Pellegrin’s artistry is distinguished by its remarkable intensity, heartfelt conviction, and clear expression that resonates deeply with listeners. His unique sound blends a percussive yet rich tonal quality that captivates audiences. As a dedicated musician, scholar, and educator, Pellegrin serves as a professor of music at the University of Florida, although he lives in the Seattle area when he’s not teaching in Gainesville, FL. With his roles as pianist, composer, and bandleader, Pellegrin has made a significant mark on the jazz landscape, releasing five albums under Origin Records. His latest work, Topography, invites listeners to explore the intricate layers of his musical landscape.
Recorded at Langley United Methodist Church, a location that has inspired and produced his previous albums Passage and Solitude, Topography captures the serene essence of its setting. With Pellegrin on a 1915 Everett Concert Grand and accompanied by Neil Welch on saxophone, together, they craft an improvised narrative that reflects the haunting beauty and complexity of its environment.
The album’s structure is rooted in nature, “Stream,” “Clearing,” “Marsh,” and so on. Each piece immerses one in a unique soundscape that creates an expressive interpretation of the terrain. “Treeline” opens the album with sparse yet deliberate piano notes, creating space and elevation, while Welch’s breathy saxophone mirrors the wind stirring through evergreens.

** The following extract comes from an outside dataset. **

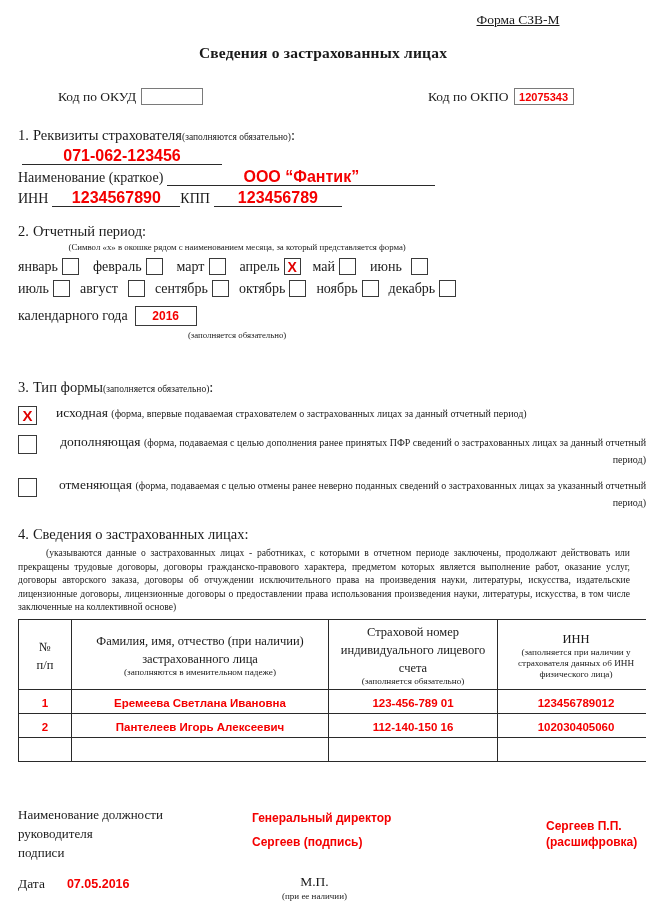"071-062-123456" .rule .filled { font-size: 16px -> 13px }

The journey continues with “Ravine,” where Pellegrin’s low-end piano reverberations shape the depth and hollowness of the landscape, and trilling saxophone lines mimic the quiet calls of wildlife, adding contrast and texture from above. In “Butte,” upper-register saxophone explorations conjure misty wooded highlands and highlight Pellegrin’s compositional talent in using silence as an instrument, amplifying the meditative atmosphere.
The album moves in and out of darker, more enigmatic spaces with tracks like “Cave,” which features a deep, resonant piano that conjures the solemn stillness of underground spaces, and “Marsh,” which brings a fusion of earthy saxophone tones and piano lines that capture the ebb and flow of nature’s rhythm.
Topography is a masterful celebration of connection—between musicians, environment, and audience. Pellegrin’s improvisational compositions and talent complement Welch’s earthy, textural approach, resulting in a soundscape that mirrors the spirit of the PNW and offers listeners a meditative escape within the rhythms and beauty of the natural world.